Exercises to complete.
**A.** List every distinct file name ending in ".py" in the bug discussion about nightly partial updates, spelled as each appears.
**B.** Continue the bug discussion about nightly partial updates from its last sentence.

Text excerpt.
I think a good plan is to get this going on nightlies first, to help weed out any bugs.

This is similar to bug 404768, but I'm filing a new bug since that seems to be Tinderbox focused...
Priority: -- → P2
Whiteboard: [hg-automation]
Mostly this patch just moves nightly_partials.py to update-packaging (since it depends on make_incremental_updates.py). It also makes snippets optional. I've got a better diff to post in a second.

Rob, I was thinking of just working out of your update-packaging repo until I get everything working. Is that ok with you?
Attachment #337661 - Flags: review?(robert)
Attached patch diff of my actual changes (obsolete) — Splinter Review
Could you elaborate on not generating snippets with Rob's stuff? eg What are the issues there, and what changes do you have in mind for snippet generation on prometheus-vm ? The latter is expecting to generate the partial too, so we'd have to teach it a new trick if it needs to d/l them instead. Might be less work to get the snippets going in buildbot.
Attachment #337661 - Flags: review?(robert) → review+
Comment on attachment 337661 [details] [diff] [review]
[checked in] move nightly-partials.py to update-packaging, make snippets optional

diff looks fine. Working out of my hg repo is ok, don't need my permission :)
(In reply to comment #3)
> Could you elaborate on not generating snippets with Rob's stuff? eg What are
> the issues there, and what changes do you have in mind for snippet generation
> on prometheus-vm ? The latter is expecting to generate the partial too, so we'd
> have to teach it a new trick if it needs to d/l them instead. Might be less
> work to get the snippets going in buildbot.

The word Snippet is super overloaded here.

There are two text config files formats used for nightly updates -
1) tinderbox generated, for uploading to prometheus
2) prometheus generated, for uploading to aus

This script only does #1 so far. Prometheus has the history of prior updates needed to know where updates should go... Perhaps this is a moot point as current aus nightly behavior is to always upgrade to latest if the user is more than one update behind.

#2 style snippets are an older version of what is used for releases.

I think making the nightly partials script generate and upload #2 style snippets directly to aus would be ok for nightlies, would not work for releases since there are explicit update paths. Having a central place to store update path configuration is the point of the aus3 work, see my aus by repo for that.

Dataset.
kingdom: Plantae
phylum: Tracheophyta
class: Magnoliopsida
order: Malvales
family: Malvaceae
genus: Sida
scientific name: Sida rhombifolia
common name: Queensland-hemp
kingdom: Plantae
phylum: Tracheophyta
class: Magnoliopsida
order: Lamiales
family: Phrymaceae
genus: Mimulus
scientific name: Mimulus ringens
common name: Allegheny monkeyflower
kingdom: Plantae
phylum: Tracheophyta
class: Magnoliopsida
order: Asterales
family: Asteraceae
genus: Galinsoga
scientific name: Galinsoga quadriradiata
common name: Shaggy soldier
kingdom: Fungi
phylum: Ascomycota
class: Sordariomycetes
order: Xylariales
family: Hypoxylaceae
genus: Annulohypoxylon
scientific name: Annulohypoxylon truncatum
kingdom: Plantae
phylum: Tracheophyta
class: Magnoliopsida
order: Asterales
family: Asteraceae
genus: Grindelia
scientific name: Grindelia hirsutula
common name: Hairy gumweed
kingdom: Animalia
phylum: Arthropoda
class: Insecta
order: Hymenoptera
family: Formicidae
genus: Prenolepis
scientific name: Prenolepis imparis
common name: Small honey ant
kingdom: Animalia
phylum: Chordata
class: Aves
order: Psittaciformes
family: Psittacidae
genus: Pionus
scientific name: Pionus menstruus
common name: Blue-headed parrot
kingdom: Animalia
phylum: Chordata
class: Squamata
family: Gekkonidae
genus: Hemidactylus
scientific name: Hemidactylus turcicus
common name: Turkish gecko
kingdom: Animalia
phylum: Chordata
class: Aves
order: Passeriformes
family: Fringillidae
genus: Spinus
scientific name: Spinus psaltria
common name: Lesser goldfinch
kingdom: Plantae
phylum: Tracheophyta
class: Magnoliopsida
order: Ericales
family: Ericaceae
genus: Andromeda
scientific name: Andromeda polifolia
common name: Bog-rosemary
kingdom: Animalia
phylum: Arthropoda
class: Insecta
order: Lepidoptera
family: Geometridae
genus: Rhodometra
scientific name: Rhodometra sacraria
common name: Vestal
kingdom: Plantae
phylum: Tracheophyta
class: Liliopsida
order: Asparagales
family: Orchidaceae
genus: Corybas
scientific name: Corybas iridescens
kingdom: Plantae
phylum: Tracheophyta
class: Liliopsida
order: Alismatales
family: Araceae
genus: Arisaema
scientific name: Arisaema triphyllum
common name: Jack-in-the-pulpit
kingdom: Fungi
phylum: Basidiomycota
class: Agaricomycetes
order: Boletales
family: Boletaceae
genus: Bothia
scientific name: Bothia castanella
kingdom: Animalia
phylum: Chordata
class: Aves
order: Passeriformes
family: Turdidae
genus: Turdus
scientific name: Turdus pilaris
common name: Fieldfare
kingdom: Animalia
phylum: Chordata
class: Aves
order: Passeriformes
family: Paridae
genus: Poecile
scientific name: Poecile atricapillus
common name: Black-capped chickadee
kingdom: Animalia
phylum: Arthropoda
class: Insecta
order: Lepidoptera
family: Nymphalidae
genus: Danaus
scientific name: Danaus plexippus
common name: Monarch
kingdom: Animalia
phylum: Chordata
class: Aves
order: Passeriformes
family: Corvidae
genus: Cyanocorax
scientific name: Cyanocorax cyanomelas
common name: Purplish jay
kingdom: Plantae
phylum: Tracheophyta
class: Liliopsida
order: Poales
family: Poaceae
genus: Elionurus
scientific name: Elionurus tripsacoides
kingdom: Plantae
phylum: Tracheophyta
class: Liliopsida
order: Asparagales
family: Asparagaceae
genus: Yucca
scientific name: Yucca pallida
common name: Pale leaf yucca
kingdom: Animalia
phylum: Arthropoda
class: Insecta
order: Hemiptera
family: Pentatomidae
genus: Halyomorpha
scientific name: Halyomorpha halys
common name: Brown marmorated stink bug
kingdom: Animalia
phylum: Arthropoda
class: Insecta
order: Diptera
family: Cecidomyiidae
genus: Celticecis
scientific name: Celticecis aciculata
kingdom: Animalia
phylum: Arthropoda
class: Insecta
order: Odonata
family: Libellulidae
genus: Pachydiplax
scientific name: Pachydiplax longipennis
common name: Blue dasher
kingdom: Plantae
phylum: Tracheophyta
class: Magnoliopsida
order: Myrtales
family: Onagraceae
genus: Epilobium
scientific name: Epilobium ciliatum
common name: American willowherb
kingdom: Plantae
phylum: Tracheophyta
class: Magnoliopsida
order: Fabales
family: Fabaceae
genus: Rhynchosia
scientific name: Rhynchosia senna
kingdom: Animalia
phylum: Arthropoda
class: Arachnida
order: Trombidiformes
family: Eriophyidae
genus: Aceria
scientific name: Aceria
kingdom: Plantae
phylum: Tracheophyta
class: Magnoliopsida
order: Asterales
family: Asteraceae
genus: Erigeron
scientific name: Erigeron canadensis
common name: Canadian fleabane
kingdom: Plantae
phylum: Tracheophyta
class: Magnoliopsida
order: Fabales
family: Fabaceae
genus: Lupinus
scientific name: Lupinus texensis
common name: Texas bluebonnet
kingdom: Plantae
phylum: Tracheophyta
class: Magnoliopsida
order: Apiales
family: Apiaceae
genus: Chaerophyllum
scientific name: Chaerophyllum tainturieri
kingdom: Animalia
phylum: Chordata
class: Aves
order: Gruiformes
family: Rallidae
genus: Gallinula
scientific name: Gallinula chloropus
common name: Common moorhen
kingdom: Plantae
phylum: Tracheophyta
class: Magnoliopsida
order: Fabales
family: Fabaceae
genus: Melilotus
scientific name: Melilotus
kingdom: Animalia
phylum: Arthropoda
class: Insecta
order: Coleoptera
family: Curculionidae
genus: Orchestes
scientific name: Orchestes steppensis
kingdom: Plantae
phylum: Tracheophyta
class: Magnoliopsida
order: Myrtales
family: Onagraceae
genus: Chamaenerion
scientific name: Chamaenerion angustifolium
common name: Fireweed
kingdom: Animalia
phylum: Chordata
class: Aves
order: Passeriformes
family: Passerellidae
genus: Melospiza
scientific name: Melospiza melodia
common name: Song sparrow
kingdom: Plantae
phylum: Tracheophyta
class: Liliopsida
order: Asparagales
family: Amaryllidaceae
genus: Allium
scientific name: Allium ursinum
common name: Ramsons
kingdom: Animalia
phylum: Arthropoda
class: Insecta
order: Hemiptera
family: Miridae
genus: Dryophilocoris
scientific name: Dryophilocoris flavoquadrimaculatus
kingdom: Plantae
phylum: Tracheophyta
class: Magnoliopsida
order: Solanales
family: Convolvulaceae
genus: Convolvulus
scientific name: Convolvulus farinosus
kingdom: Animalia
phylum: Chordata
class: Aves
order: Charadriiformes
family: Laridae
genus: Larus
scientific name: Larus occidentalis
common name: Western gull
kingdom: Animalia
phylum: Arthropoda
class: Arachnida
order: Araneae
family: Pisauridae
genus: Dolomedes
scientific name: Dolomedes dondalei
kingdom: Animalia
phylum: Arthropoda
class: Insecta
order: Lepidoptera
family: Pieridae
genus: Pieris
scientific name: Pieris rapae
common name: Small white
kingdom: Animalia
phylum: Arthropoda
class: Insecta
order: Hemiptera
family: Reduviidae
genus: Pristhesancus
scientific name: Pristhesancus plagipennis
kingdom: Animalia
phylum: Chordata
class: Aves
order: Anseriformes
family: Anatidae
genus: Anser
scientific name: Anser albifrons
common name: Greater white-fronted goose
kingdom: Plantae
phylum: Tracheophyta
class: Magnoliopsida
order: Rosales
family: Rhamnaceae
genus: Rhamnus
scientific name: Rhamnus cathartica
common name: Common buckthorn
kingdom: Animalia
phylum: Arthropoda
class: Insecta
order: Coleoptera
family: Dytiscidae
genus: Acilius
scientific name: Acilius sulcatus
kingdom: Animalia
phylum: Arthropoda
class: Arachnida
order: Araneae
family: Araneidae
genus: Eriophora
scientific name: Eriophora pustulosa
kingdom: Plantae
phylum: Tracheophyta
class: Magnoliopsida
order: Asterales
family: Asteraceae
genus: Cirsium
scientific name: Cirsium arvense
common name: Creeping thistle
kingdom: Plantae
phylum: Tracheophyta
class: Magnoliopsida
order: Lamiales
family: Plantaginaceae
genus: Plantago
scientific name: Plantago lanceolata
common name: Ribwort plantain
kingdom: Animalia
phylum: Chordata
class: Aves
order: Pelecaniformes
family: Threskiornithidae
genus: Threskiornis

Task results.
**A.**
nightly_partials.py
make_incremental_updates.py
nightly-partials.py

**B.**
Thinking about it now, the simplest path is probably to modify the script in this bug to output aus snippets and cut out prometheus. The requirements for releases are not so simple though, do not expect that to be as easy.
Okay, I didn't realize that prometheus-vm wouldn't do a snippet for an already-generated partial. I'm going to finish testing the partial mar stuff then I'll tackle AUS snippets.
Comment on attachment 337661 [details] [diff] [review]
[checked in] move nightly-partials.py to update-packaging, make snippets optional

changeset:   4:0bc4d327499a
Attachment #337661 - Attachment description: move nightly-partials.py to update-packaging, make snippets optional → [checked in] move nightly-partials.py to update-packaging, make snippets optional
Attached patch follow-up patch (obsolete) — Splinter Review
Highlights include:
* Makefile target to call nightly_partials.py - I'm open to suggestions about LATEST_MAR_URL - not really sure the best way to do these things in Makefiles.
* Use 'from_decoded' instead of 'partial_decoded' in make_incremental_updates.py (to avoid needing to parse the partial mar filename)
* Make nightly_partials use the "normal" partial mar format (for nightlies). Basically, s/version/buildid/. This kindof sucks because we have to unpack the mar twice. Once to get the buildid in nightly_partials, and make_incremental_updates.py does it again when actually creating the partial. I don't think this is *huge* overhead though.

I've tested this patch on all three platforms (by hand) and am in the process of testing with "real" nightlies on staging-master.
Attachment #337879 - Flags: review?(ted.mielczarek)
Attachment #337879 - Flags: review?(robert)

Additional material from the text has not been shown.